The issue is that grades are trying to serve three separate purposes:

  1. Regular feedback to students on how well they understand the material.

  2. Personal recommendations from teachers to prospective employers/universities.

  3. Global comparisons between students.

The administration mostly believe grades serve the third purpose, so they advocate for fudging the numbers. "Last year, our new policies implemented at Goodhart School of Excellence improved the GPA by 0.5 points! Look at how successful our students are compared to others." Teachers, on the other hand, usually want grades to serve the first two purposes. If we want to prevent Goodharting, we can either give teachers back their power, or use other comparison systems.

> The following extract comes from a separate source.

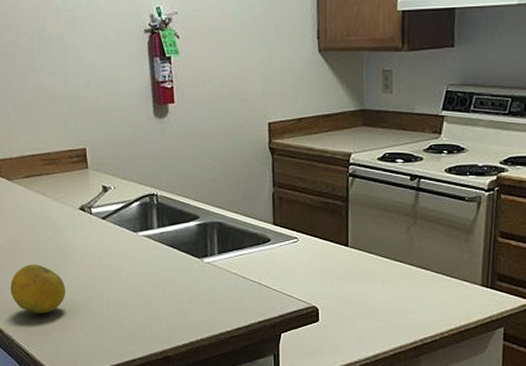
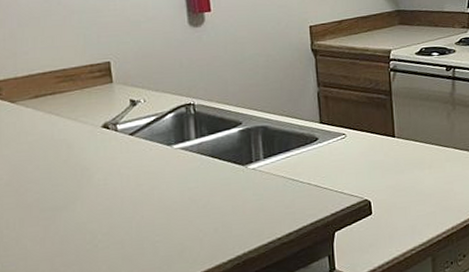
fruit: present [10,265,66,314] -> none [11,194,85,252]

This is already kind-of a thing. Top universities no longer use GPA as a metric, except as a demerit for imperfect grades, relying more on standardized test scores. There was a brief period where they tried going test-optional, but MIT quickly reversed that trend. I don't think a standardized exam is a perfect solution—how do you compare project- or lab-based classes, like computer science and chemistry? I think in these scenarios we could have students submit their work to third parties, much like the capstone project in AP Seminar & Research.

If we can get administrators to use a better (unfudgible) comparator, I'm not actually terribly worried whether teachers use grades to give regular feedback or recommend their students. It's just important to make sure the comparator is hard enough to actually see a spread, even at the very top. The number of "perfect" ACT scores has increased by 25x in the past 25 years, and I understand why from a money-making perspective, but it's really unfortunate that there are several dozen sixth-graders that could get a 36 in any given section (maybe not the same sixth-graders for each section). How is one school supposed to show it's better at helping these kinds of students than another school? The answer right now is competitions; in seventh grade, I (and half a dozen others) switched schools solely because the other had won the state MATHCOUNTS competition. Word quickly gets around which schools have the best clubs, though it really is just the club, not the classes.

The median parent has median students for children. Therefore, interventions that seem good for the bottom 80% are much more popular than ones for the top %20 percent by simple population dynamics. So of course people care more about school for the middle 80 percent, since there is about an 80 percent chance that their children are there. At that point, arguing to the middle 80 wins elections, so we should expect to see it.  

The current education system focuses almost exclusively on the bottom 20%. If we're expecting a tyranny of the majority, we should see the top and bottom losing out. Also, note that very few children actually have an 80% chance of ending up in the middle 80%, so you would really expect class warfare not a veil of ignorance if people are optimising specifically for their own future children's education.